Excerpted passage Block Start

Being overweight has well-documented consequences on our health, however, a more obscure side-effect of this state is brain damage. To make it worse, the particular type of brain damage, caused by excess weight, actually makes it harder to get back in shape and causes a vicious circle many people can't reverse.
More Weight, Less Brain
A six-year study, published in the journal of Neurology, found a correlation between obesity and the thinning of the cerebral cortex - the area, responsible for thinking, talking, and seeing. The higher the body mass index (BMI) and the larger the waist of the 1,300 participants were, the thinner their brain cortex was.
And we're not talking about a barely noticeable correlation that was valid only for certain people in the study. On the contrary, it applied to participants across the board and resembled an actual mathematical equation with its consistency - every single unit increase in BMI was reflected in a substantial decrease of the brain cortex's thickness. It's almost as if people's extra fat came directly from their brain. That eerie correlation was most pronounced in obese people under the age of 65, whose brains were more than 10 years older than their natural age.

Excerpted passage Block End
Provided records Block Start

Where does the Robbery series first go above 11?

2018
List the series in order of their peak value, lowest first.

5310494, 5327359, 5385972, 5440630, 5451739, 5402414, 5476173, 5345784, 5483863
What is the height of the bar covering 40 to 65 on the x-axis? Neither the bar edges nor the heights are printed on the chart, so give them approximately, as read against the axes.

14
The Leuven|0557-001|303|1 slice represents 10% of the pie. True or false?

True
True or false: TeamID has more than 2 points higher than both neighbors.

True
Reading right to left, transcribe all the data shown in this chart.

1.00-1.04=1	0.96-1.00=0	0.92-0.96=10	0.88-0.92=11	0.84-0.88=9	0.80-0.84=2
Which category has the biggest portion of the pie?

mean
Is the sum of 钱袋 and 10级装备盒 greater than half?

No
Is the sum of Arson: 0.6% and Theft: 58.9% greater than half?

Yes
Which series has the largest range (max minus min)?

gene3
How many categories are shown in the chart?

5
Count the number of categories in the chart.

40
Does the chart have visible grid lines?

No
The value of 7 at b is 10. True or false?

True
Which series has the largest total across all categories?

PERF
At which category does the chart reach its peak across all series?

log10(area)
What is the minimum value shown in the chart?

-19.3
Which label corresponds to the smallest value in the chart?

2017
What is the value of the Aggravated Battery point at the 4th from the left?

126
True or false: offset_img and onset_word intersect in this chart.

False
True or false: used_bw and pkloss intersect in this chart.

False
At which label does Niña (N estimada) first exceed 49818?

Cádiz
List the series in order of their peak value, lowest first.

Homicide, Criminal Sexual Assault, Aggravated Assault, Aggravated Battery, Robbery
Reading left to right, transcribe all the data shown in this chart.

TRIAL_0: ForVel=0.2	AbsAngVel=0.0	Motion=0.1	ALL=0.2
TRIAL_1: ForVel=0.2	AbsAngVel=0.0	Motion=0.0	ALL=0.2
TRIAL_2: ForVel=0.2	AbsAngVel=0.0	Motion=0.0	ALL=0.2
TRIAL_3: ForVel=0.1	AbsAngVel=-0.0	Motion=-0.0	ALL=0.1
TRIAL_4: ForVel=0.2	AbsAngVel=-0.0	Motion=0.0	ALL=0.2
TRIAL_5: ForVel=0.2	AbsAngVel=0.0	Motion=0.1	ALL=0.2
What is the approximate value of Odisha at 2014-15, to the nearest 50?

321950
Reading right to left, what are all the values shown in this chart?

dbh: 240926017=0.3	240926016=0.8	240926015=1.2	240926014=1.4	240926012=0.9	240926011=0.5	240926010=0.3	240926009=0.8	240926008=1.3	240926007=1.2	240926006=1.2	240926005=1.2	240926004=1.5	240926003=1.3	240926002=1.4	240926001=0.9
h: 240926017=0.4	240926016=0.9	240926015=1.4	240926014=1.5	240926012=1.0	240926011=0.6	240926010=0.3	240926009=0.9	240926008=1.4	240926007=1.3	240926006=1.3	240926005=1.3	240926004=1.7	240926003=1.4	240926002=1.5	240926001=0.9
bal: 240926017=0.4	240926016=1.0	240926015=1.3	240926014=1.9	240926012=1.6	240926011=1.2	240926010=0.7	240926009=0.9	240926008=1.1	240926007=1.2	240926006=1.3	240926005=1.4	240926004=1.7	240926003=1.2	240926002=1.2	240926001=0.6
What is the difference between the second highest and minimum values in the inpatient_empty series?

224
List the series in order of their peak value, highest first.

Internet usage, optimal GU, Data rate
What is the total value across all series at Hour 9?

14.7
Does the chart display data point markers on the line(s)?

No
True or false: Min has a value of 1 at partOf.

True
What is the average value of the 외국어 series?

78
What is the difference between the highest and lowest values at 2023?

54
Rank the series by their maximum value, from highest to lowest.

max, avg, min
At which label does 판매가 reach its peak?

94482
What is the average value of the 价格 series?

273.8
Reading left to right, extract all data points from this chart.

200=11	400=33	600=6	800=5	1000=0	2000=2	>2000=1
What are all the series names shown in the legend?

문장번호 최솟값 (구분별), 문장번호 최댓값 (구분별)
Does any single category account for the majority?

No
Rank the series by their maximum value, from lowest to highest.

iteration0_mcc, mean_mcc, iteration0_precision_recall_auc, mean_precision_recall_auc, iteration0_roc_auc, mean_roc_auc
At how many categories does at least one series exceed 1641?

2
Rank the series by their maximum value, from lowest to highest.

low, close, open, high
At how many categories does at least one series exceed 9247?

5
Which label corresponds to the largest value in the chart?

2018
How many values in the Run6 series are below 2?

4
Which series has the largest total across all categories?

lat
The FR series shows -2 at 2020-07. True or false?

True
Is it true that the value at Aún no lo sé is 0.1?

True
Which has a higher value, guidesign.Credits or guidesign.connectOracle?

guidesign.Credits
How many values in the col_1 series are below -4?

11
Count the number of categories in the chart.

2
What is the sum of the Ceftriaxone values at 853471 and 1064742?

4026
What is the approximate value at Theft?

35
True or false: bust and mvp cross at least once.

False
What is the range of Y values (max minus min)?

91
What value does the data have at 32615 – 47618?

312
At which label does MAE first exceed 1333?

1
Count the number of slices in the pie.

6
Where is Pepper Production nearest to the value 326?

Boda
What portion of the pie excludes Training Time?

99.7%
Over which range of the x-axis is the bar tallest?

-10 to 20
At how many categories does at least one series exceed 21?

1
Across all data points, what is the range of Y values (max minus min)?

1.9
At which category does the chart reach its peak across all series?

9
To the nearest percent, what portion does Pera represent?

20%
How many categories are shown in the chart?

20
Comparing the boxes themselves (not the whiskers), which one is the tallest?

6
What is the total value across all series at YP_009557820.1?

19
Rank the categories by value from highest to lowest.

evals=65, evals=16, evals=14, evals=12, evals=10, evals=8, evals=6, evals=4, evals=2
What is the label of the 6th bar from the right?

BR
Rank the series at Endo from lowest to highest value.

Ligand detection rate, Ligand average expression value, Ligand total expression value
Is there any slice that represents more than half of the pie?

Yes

Provided records Block End

Prompt → Please duplicate the passage on weight and brain damage word for word, from "Being overweight has" to "brain cortex was.".

Result →
Being overweight has well-documented consequences on our health, however, a more obscure side-effect of this state is brain damage. To make it worse, the particular type of brain damage, caused by excess weight, actually makes it harder to get back in shape and causes a vicious circle many people can't reverse.
More Weight, Less Brain
A six-year study, published in the journal of Neurology, found a correlation between obesity and the thinning of the cerebral cortex - the area, responsible for thinking, talking, and seeing. The higher the body mass index (BMI) and the larger the waist of the 1,300 participants were, the thinner their brain cortex was.